Rory Read, Chief Integration Officer at Dell, and Howard Elias, EMC’s President and COO, Global Enterprise Services, have been leading the integration efforts for Dell and EMC respectively. They stressed that the integration remains precisely on schedule to close in the fall, although some details, like the number and location of layoffs, are not yet ready to be made public.

“One reason this is going so smoothly is that there is very little overlap,” Read said. “The overlap in the top 5000 customers of the two companies you would think would be substantial, but it’s not that large. This opens up great synergies for upsell and cross sell.”

“When Dell resold EMC [in the mid-part of the last decade] it was a two billion dollar business, and we were half the size we are now,” Goulden said. “And that was a one-way sell and not a two-way sell.”

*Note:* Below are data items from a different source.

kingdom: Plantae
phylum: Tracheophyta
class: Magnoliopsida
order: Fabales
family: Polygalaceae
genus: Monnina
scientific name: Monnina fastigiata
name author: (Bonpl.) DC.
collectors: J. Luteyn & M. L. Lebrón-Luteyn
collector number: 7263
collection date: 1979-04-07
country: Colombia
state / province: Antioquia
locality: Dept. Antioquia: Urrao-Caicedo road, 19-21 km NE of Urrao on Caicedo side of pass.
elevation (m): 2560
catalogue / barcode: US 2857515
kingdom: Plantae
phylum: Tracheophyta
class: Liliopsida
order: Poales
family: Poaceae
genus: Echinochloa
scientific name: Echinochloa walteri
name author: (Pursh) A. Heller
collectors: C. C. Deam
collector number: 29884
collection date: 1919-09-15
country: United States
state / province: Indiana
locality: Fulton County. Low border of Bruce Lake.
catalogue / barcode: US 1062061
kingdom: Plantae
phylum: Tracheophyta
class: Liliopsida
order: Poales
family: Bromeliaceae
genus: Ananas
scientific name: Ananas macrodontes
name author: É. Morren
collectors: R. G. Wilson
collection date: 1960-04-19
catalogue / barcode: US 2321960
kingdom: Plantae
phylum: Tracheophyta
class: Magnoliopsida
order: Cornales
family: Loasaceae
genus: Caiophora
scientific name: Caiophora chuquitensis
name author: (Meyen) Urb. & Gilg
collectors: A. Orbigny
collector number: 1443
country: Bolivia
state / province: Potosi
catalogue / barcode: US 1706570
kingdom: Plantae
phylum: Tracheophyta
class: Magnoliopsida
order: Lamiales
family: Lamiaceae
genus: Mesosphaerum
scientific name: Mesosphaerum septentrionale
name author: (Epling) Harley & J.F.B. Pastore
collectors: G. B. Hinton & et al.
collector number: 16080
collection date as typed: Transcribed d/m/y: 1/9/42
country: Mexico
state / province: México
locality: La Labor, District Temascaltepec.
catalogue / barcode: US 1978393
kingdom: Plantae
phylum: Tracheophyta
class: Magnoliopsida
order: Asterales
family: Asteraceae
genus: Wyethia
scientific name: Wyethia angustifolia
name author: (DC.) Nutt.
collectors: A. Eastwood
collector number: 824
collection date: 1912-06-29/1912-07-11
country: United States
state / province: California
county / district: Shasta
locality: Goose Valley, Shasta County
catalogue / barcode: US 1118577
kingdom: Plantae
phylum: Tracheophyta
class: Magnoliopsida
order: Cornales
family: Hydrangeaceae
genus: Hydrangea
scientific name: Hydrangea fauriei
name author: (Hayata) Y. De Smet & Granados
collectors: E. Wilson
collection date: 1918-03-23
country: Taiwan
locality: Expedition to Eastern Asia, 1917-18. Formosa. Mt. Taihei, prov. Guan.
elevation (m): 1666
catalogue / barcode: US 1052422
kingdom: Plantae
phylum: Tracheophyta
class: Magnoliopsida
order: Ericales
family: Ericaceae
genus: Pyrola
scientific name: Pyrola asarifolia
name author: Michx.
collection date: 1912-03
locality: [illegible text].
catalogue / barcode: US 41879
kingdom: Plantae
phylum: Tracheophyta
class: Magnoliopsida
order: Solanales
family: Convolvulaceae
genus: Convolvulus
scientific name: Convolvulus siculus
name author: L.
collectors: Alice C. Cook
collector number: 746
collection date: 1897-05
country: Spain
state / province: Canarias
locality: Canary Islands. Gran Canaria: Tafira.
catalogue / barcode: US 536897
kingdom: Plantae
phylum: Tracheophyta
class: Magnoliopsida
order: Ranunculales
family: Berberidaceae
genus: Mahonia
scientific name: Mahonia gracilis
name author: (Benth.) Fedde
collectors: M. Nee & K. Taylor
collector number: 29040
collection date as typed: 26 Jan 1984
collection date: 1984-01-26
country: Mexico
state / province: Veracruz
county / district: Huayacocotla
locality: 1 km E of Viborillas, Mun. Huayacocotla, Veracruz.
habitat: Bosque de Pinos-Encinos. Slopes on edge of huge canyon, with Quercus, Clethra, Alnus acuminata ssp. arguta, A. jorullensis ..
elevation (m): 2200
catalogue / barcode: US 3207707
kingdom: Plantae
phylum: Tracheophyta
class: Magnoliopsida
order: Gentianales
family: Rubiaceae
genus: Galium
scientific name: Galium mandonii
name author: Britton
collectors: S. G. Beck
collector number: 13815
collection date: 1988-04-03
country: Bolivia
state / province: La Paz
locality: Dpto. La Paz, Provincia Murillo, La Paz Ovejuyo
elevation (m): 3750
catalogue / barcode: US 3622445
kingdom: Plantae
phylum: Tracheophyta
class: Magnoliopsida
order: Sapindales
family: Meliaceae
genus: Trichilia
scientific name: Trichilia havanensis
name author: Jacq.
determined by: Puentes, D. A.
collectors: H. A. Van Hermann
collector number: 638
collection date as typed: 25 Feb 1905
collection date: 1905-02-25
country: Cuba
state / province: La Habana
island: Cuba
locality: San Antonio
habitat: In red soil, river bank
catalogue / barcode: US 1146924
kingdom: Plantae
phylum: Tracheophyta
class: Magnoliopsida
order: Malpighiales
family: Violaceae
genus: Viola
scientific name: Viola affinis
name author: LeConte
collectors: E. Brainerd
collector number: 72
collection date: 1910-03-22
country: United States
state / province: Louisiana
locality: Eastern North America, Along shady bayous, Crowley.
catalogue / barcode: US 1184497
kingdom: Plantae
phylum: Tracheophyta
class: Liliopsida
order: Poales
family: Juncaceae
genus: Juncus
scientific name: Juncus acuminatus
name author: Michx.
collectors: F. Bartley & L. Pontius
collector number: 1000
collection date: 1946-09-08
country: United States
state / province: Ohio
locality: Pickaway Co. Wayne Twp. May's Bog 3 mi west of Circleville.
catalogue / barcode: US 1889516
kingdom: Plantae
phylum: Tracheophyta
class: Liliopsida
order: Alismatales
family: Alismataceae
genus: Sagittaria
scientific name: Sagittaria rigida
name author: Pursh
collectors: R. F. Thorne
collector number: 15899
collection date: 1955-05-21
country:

The debt financing for the deal has been secured, and is ready to go. Only one regulatory approval remains, and that’s in China. Once that’s done, the close date can be set in fairly short order.

China remains something of a wild card. They have dragged their feet on some regulatory approvals in the past, for whatever reason. Read stressed however, that they aren’t concerned China could upset the apple cart and force the two companies to remain separate for longer than desired.

“All regulatory approvals so far have gone very smoothly,” he said. “China – you can’t know until its complete – but the early stages there have all been tracking to expectations. We don’t anticipate any major issues there at all.”

Read also indicated that the synchronicity between the two companies’ operations had been a factor in the ease of regulatory approvals to date.

“The actual collisions or overlaps are quite minor,” he said. “That’s why the regulatory approvals have gone quite well.”

While Read and Elias were eager to emphasize that the cost synergies of the merger in areas like procurement and supply chain efficiencies would be a plus to the company, they acknowledged there would be some layoffs, but indicated they are not yet at a point where they can give specifics on that.

“There will be some impact to headcount, and we are working on that,” Elias said. “We will be able to talk about that at close or shortly thereafter.”